The Economist recently (June 12th -18th) included an article written by Dean Kamen, the inventor of the Segway. Something that he said resonated with me – that is that ‘Technology is easy to develop, developing a new attitude, moving the culture from one mental model to another, that’s the difficulty’
This rang bells for me because I had just been reviewing assignments written by MBA students for the Creativity, Innovation and change programme where they were reflecting on how creative their organisations were. One of the aspects that regularly come up here is that the culture and climate are not conducive to creativity, and therefore innovation.
Ekvall, 1991, researched creative climates and came up with a set of dimensions which he determined enabled creativity in organisations.  These include idea time, freedom, and challenge.
These seem quite obvious, however on the other hand in my coaching and training work over the years it has been clear that these types of factors have been missing. Not only are organisations over stretched but it does seem that managers and leaders are afraid to allow people any individual time for reflection, learning and possible creation of ideas.
So what are leaders and organisations afraid of I wonder?

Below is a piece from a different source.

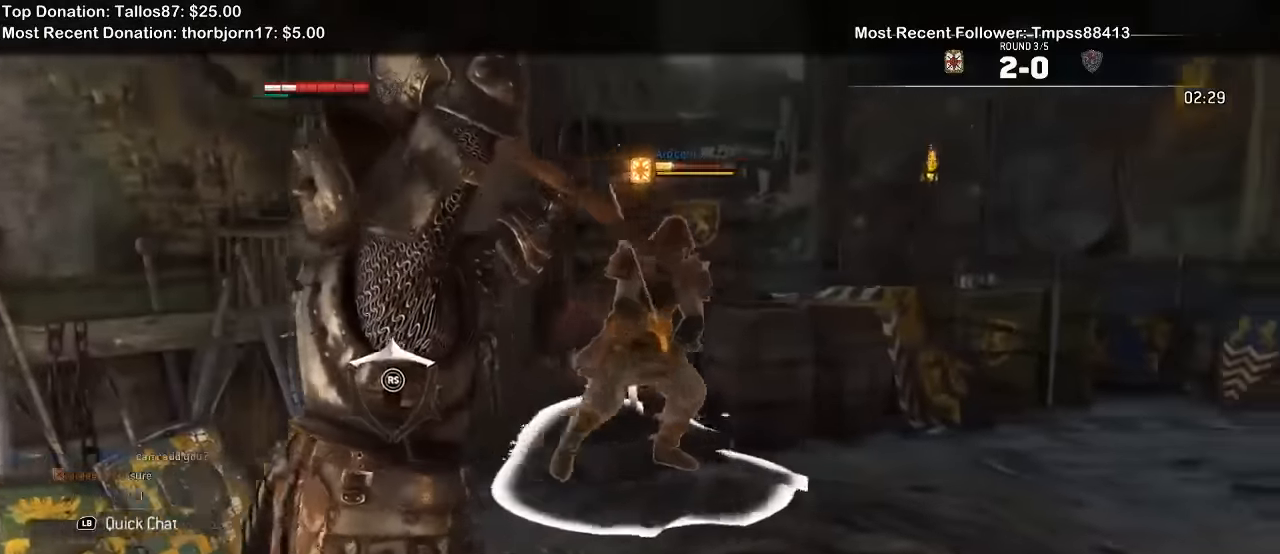
{"buttons": ["L2"], "left_stick": "up-right", "right_stick": "center", "events": [[266, "right_stick", "center"], [400, "left_stick", "up-right"]]}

Working to ones strengths and the world cup

In following the England and French teams in the current round of world cup matches, several leadership issues seem to be very apparent. Leaders are required to bring out the best in their team – I would think that this is a given? Teresa Amabile, one of the writers referenced on the Creativity, Innovation and Change module of the Open University MBA, identifies six factors that result in creativity in the workplace: Challenge, freedom, resources, work-group features, supervisory encouragement and organisational support. The first of these is challenge. This should be about managers (leaders?) matching people with the right assignments to maximise their potential and keep them motivated.

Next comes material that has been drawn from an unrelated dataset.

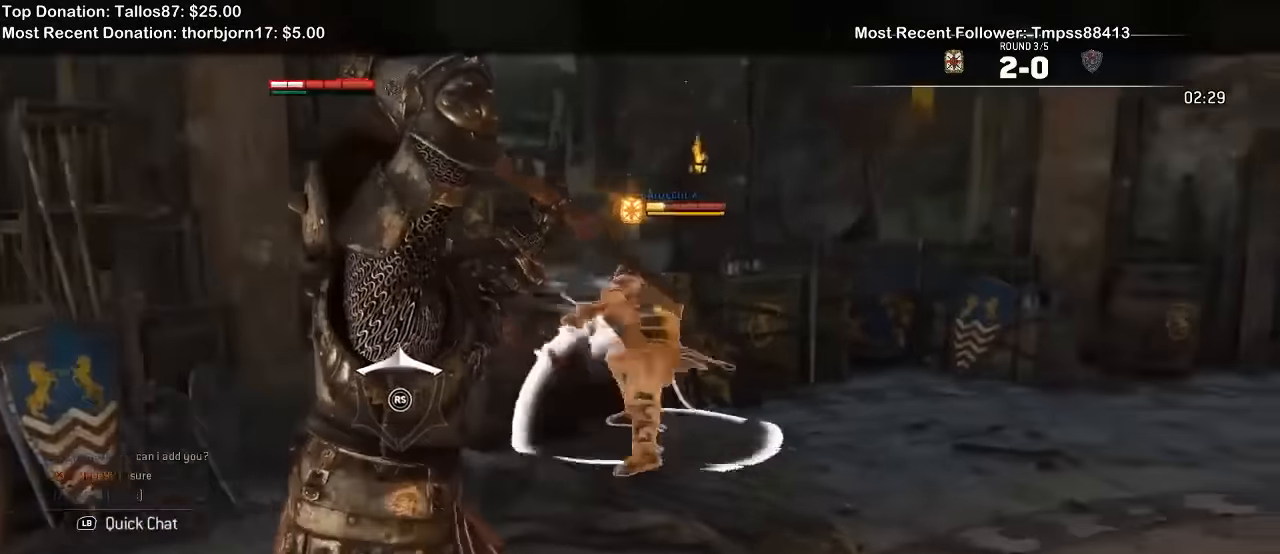
{"buttons": ["L2"], "left_stick": "up-right", "right_stick": "center", "events": []}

When people play to their strengths then they ignite intrinsic motivation. So what of the stories that are coming out of both the French and England football camps that players have been ordered to play in ways, or in positions that do not match their strengths or even their competence?

Amabile asserts that creativity is killed when as so often happens the most eligible employee is matched with the most eligible (urgent and open) assignment, resulting often in failure.

This is also supported by the work on strengths psychology where playing to ones strengths is regarded as motivating and brings out the passion. Something that seems to be missing from these teams.

Another interesting and perhaps very damaging action is the England manager’s insistence on not announcing to the team who will be playing until 2 hours before a match. In industry we have for many years been focusing on building teams so that they can work together most effectively. This requires trust as much as anything and trust needs to be built and maintained. I am not a football expert and I do understand that players do need to be substitutable however it does seem that some of the basic premises on which good teams prove to work effectively and creatively are missing here.